Phishers typically send deceptive emails that pose as online shopping sites, credit card companies, charities, and even banks, in efforts to trick people into giving out personal information.

“Phishers” will commonly copy a Web page from a popular site, such as an Internet service provider or a financial services company, and set up a replica page that appears to be a part of the company’s actual site.  Then they will send an email to unsuspecting consumers containing a link to the replica page and ask them for personal information.

Once the consumer enters the data and submits the form, the scammer has all of their information and the user has no idea that a scam even occurred until it is too late. It is estimated that between 1% and 20% of these scams actually succeed.

One bank that has already been the target of a number of phishing attacks, is attempting to combat the problem by utilizing electronic signatures in all of its online correspondence with customers.

Postbank AG, Germany’s giant retail bank, already has S/MIME (Secure Multipurpose Internet Mail Extensions) integrated into numerous e-mail applications, including Microsoft Corp.’s Outlook.

According to (3/30/06): “The electronic signature, which the bank attaches to its e-mail, is issued by TC Trust GmbH, the German subsidiary of GeoTrust Inc.

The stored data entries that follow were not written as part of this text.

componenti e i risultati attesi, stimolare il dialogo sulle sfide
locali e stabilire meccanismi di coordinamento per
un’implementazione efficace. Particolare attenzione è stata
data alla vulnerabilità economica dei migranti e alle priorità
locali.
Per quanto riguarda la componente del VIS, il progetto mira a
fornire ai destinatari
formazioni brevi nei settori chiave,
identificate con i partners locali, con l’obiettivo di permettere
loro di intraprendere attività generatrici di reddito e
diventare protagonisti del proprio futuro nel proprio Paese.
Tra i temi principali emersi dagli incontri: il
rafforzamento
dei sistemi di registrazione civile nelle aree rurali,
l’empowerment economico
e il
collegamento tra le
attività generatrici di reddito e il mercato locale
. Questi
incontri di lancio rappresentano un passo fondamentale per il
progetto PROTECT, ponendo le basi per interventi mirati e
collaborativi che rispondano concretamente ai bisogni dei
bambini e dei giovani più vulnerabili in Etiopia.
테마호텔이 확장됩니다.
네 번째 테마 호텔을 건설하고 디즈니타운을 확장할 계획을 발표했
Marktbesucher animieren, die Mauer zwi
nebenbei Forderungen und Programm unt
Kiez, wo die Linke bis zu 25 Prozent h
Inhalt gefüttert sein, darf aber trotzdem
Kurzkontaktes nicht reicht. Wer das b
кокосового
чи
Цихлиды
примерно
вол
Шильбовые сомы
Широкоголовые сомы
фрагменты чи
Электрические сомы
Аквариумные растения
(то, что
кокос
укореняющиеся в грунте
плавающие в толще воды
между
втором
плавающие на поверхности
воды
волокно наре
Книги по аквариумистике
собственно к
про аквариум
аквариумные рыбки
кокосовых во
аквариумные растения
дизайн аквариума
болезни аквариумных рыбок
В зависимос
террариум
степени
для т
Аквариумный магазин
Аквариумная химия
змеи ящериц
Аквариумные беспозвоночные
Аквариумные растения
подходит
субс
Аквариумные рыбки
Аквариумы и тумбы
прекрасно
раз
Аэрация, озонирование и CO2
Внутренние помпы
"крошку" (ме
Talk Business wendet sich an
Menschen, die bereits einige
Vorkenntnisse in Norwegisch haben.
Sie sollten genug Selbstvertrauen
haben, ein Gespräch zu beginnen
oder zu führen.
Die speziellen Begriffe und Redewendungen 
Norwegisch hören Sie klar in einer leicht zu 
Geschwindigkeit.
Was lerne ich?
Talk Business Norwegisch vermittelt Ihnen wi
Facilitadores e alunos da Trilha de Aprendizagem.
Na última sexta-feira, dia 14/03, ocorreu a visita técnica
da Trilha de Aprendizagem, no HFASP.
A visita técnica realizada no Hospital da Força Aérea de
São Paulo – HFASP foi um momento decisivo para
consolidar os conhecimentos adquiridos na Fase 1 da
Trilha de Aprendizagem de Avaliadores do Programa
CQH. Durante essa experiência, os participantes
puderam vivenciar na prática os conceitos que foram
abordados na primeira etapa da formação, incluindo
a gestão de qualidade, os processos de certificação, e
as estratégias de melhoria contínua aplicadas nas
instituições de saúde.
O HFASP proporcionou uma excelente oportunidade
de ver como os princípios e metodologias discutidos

“Only Postbank customers using e-mail applications with both S/MIME authentication and TC Trust certification will receive a certification symbol, confirming that the text message is from the bank.”

Under the certification system, customers can verify the authenticity of an e-mail by clicking on a certification symbol that, when opened, will provide details about the electronic signature. If there are any inconsistencies during the signature authentication process, a warning symbol is programmed to appear.

At present, the system is not compatible with a number of email programs; however, Postbank intends to address that limitation in the near future.

Phishing attacks are increasing steadily each month.  If you receive an email that asks you to click on a link and enter you’re billing information in order to prevent your account from being closed or to “update” your information, do not reply or click on the link.

Contact the company mentioned in the email by using a phone number or web address that you know to be legitimate. Companies doing business over the internet will never ask for personal information without properly identifying themselves. Emails that are generic and which are not addressed to you by name are likely to be bogus and should never be opened.